Trecho do documento:
>>>>>

Por Magali Cabral
Projetos de grande escala ganharam fôlego com investimentos na última década, especialmente com o Programa de Aceleração do Crescimento (PAC) na Região Amazônica, e as consequências sociais e ambientais são mais severas para grupos especialmente vulnerabilizados (crianças, adolescentes, mulheres, povos indígenas e populações tradicionais) Mesmo quando há investimentos para ações de prevenção e mitigação de impactos para alguns desses grupos, nem sempre os recursos chegam na hora certa ou são bem aplicados.
Os principais gargalos aparecem geralmente relacionados à fase de planejamento e à fase de execução das ações, e os recursos, em vez de serem aproveitados para eliminar impactos, acabam sendo aplicados em redução de danos.
O Programa de Desenvolvimento Local do Centro de Estudos em Sustentabilidade da Fundação Getulio Vargas (GVces) vem documentando que, historicamente, a relação entre povos indígenas e populações tradicionais e os eixos de desenvolvimento designados à Amazônia é marcada por processos de expropriação territorial, restrição do acesso aos recursos naturais, violência e coerção, sobretudo pela total ausência desses grupos nos processos de planejamento e de tomada de decisão.
Apesar da existência de normas constitucionais e outras leis e diretrizes dedicadas à proteção desses grupos no contexto de grandes projetos, ainda se observa baixa aplicação prática e pouca efetividade dos mecanismos de diálogo.

<<<<<

Registros fornecidos:
>>>>>

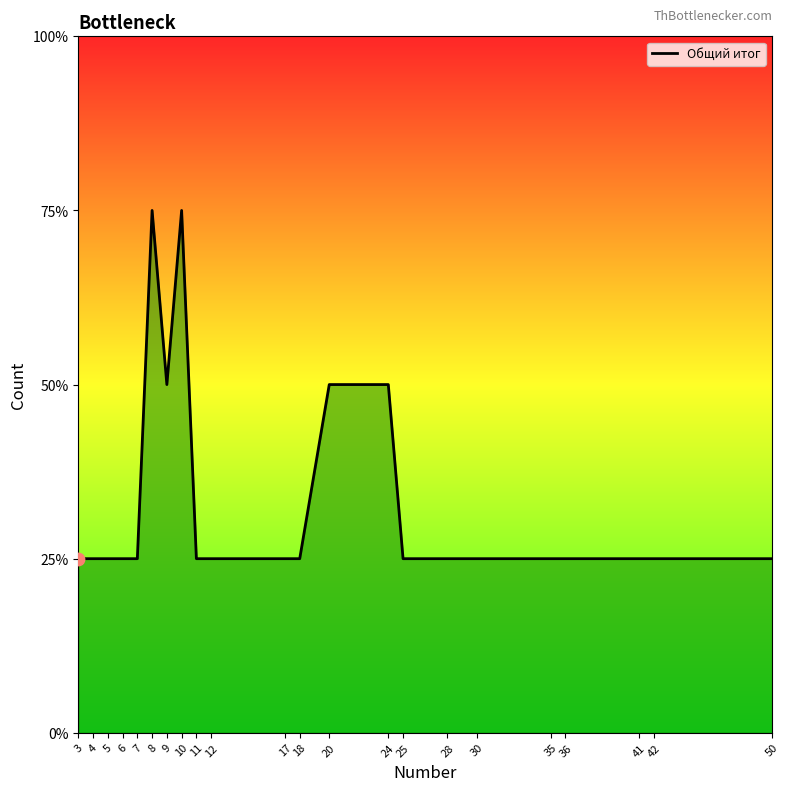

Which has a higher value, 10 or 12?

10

<<<<<
>>>>>

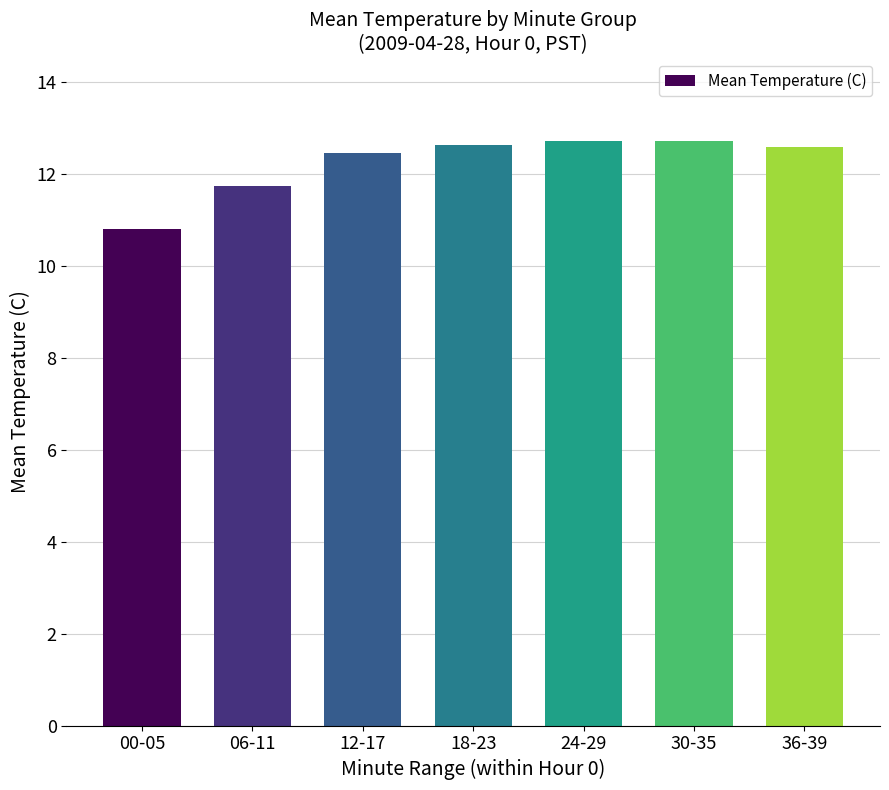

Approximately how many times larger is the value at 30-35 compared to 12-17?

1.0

<<<<<

Lista de exercícios:
1/ De acordo com o texto sobre grandes projetos na Amazônia, a quais fases os principais gargalos aparecem geralmente relacionados?
2/ Retome o texto sobre grandes projetos na Amazônia e dê continuidade a ele a partir da última frase apresentada.

Exercícios resolvidos:
1/ À fase de planejamento e à fase de execução das ações.

2/
O documento Povos Indígenas, Quilombolas e Populações Tradicionais, da iniciativa Grandes Obras na Amazônia – Aprendizados e Diretrizes, conduzida pela equipe do Programa de Desenvolvimento Local do GVces em parceria com a International Finance Corporation (IFC), integrante do grupo Banco Mundial, faz a seguinte advertência: “Sem um planejamento previamente discutido e pactuado, aos povos indígenas, quilombolas e comunidades tradicionais restaria atuar apenas no âmbito da redução dos danos, mas não propriamente na prevenção à violação de direitos”.
Uma particularidade entre os grupos vulnerabilizados é que, enquanto sob o aspecto jurídico povos indígenas e os remanescentes de quilombo têm o reconhecimento constitucional de direitos territoriais especiais, as populações tradicionais estão ainda mais vulneráveis à implementação e operação de grandes obras. Os impactos socioambientais que uma grande obra na Amazônia pode trazer representam uma ameaça à reprodução cultural e à integridade e bem-estar físico das populações tradicionais, dada a intrincada interdependência entre as condições materiais de existência e os territórios tradicionalmente ocupados.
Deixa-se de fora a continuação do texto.